_Description of the task_: The answer should be the records below, word for word, with every image left out.

_Given data_:
···

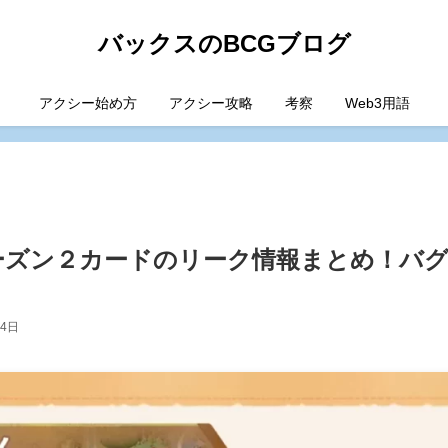
バックスのBCGブログ
アクシー始め方
アクシー攻略
考察
Web3用語
ーズン２カードのリーク情報まとめ！バ
14日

···

_Solved exercise_:
バックスのBCGブログ
アクシー始め方
アクシー攻略
考察
Web3用語
ーズン２カードのリーク情報まとめ！バ
14日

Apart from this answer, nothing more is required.